* ACTION ITEM
Filter the rows below down to each line that contains the word "left". Treat uppercase and lowercase as different.

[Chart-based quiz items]
*** Begin section ***
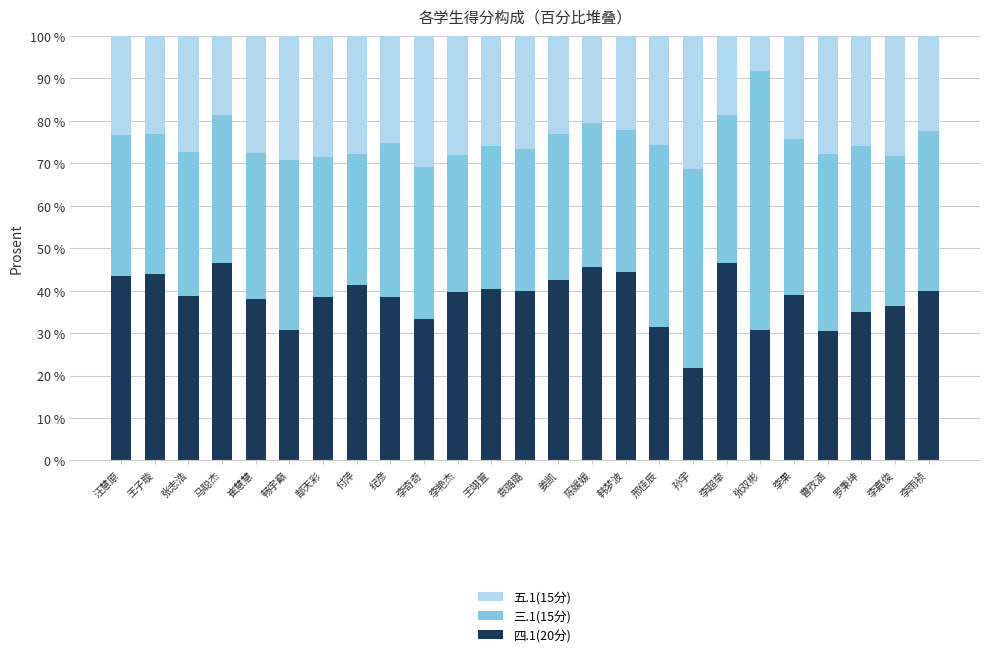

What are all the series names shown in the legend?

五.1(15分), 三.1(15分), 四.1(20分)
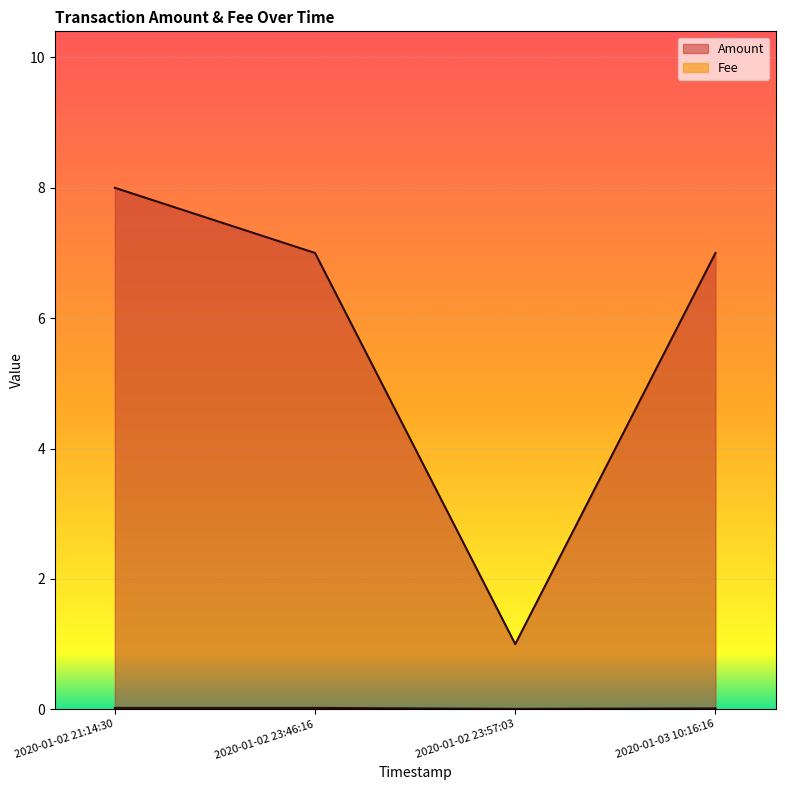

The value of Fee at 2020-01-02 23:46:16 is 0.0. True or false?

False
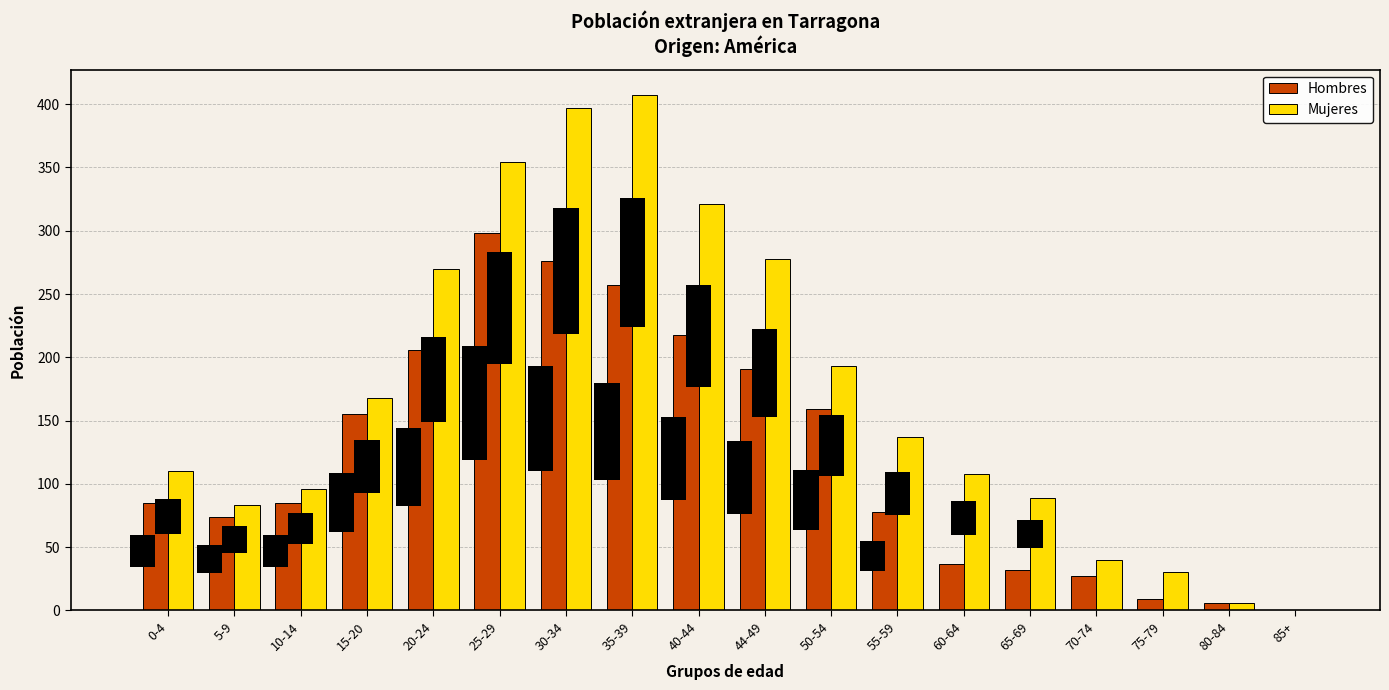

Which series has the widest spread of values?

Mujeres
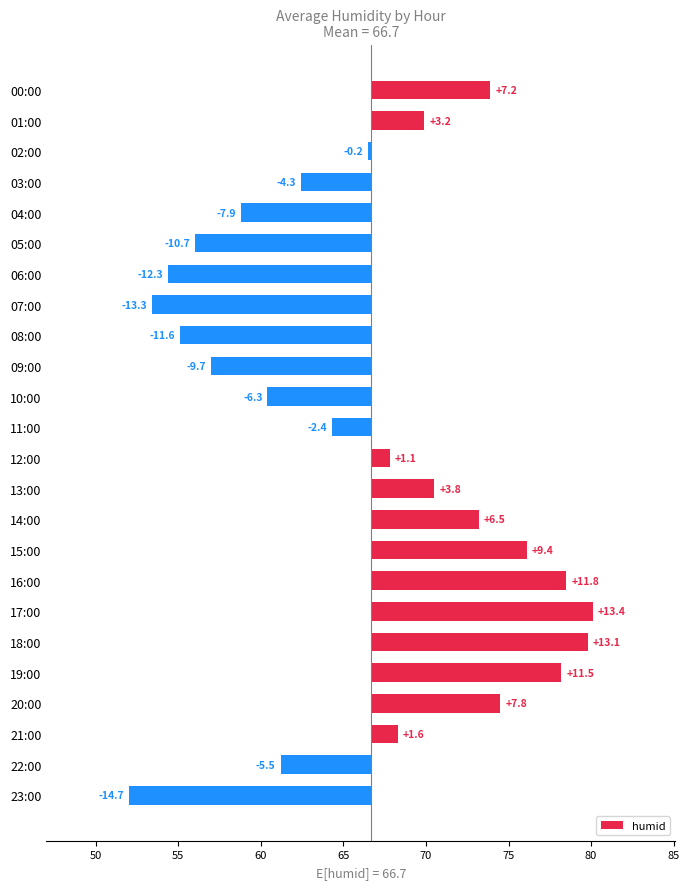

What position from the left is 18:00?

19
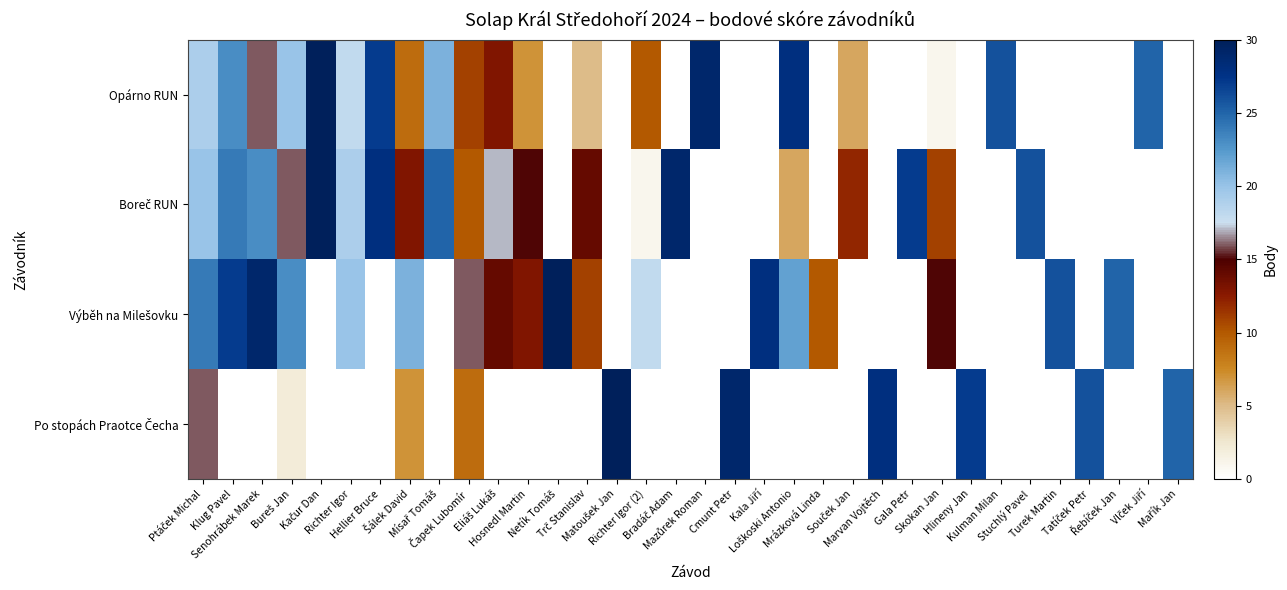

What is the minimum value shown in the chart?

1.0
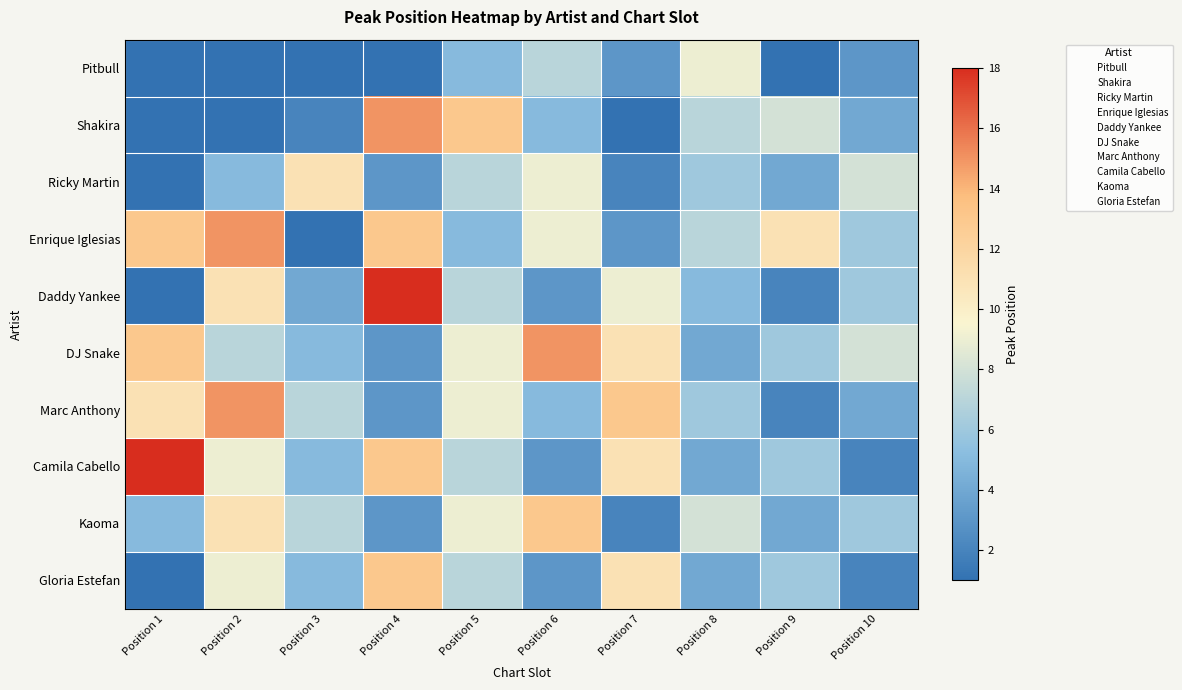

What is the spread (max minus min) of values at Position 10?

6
*** End section ***
*** Begin section ***
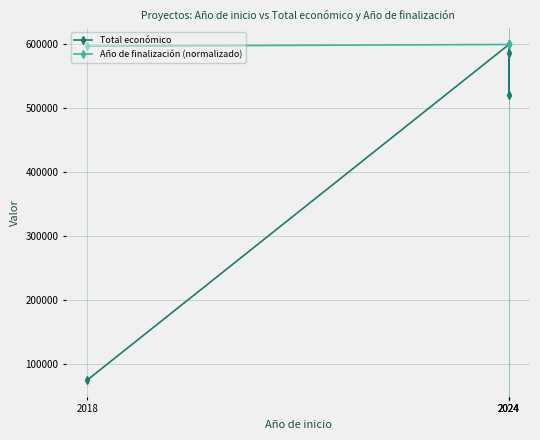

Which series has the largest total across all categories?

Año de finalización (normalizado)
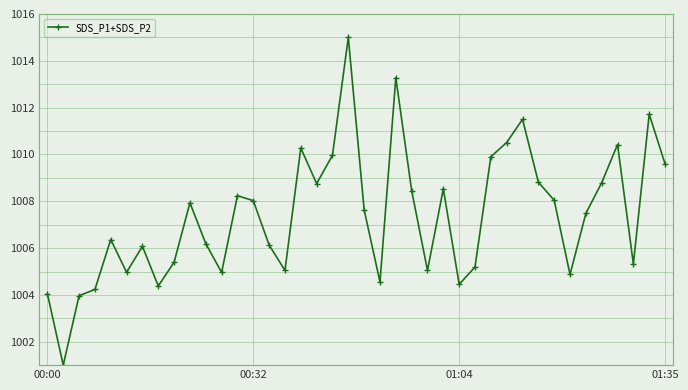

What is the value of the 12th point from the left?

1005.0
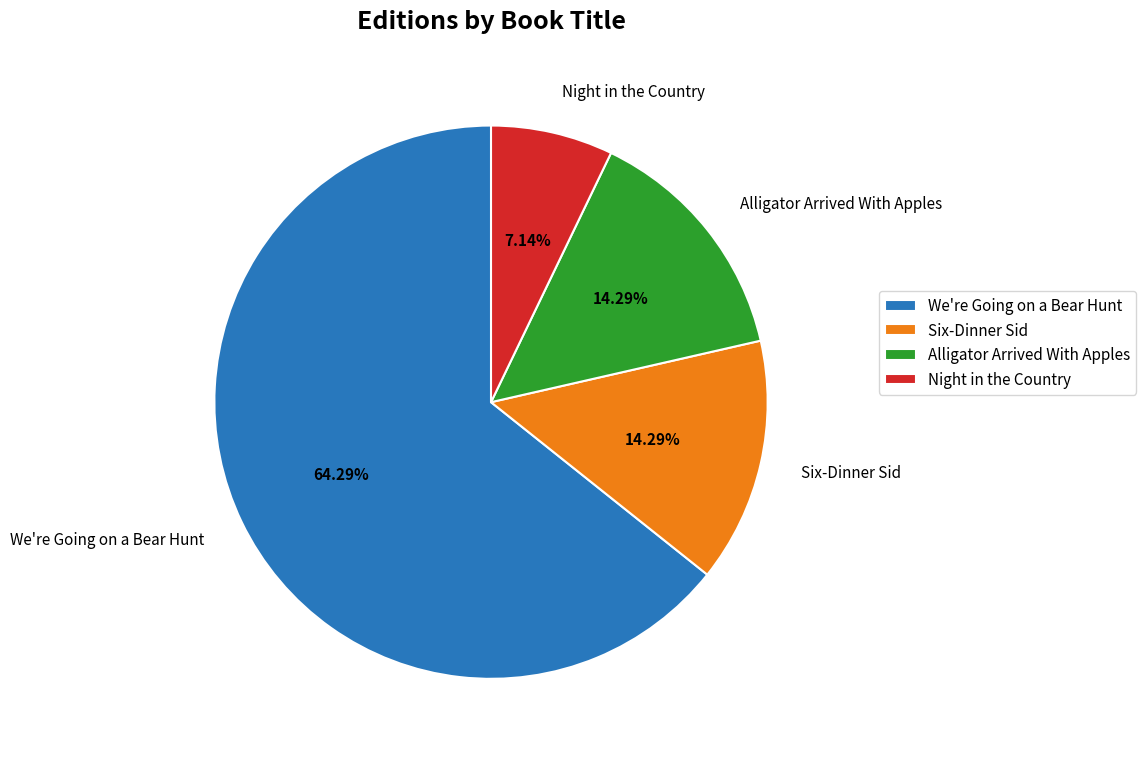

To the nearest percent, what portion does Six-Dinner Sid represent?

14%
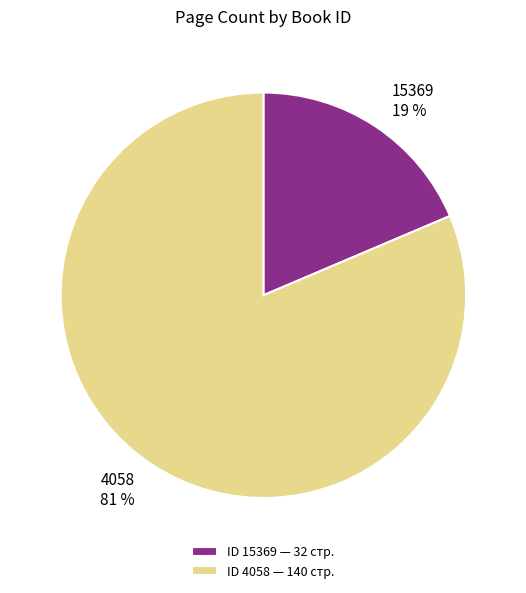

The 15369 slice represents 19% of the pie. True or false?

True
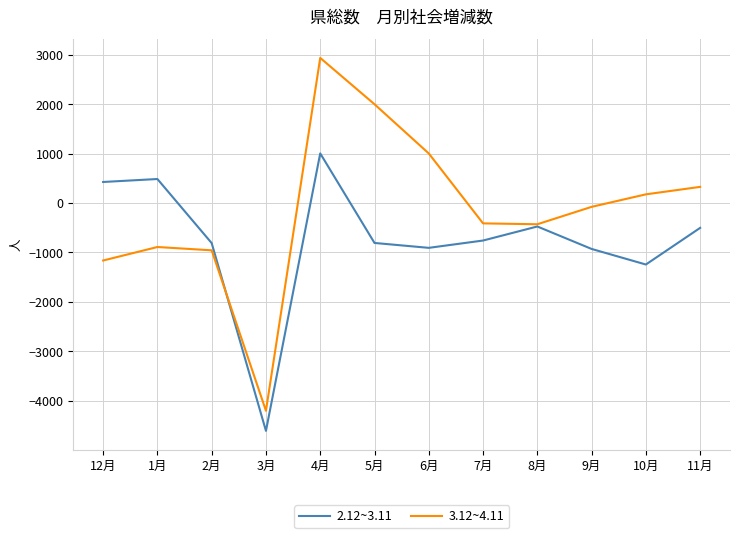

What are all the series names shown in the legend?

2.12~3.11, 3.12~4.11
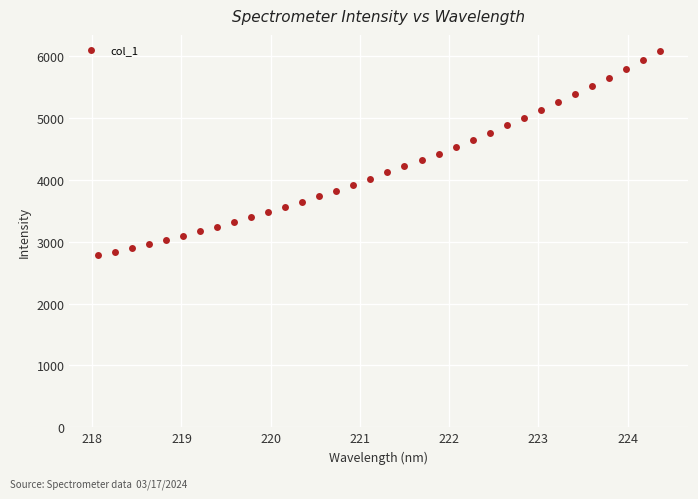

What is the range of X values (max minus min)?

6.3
*** End section ***
* RESPONSE TO THIS EXERCISE
What position from the left is 18:00?
What is the value of the 12th point from the left?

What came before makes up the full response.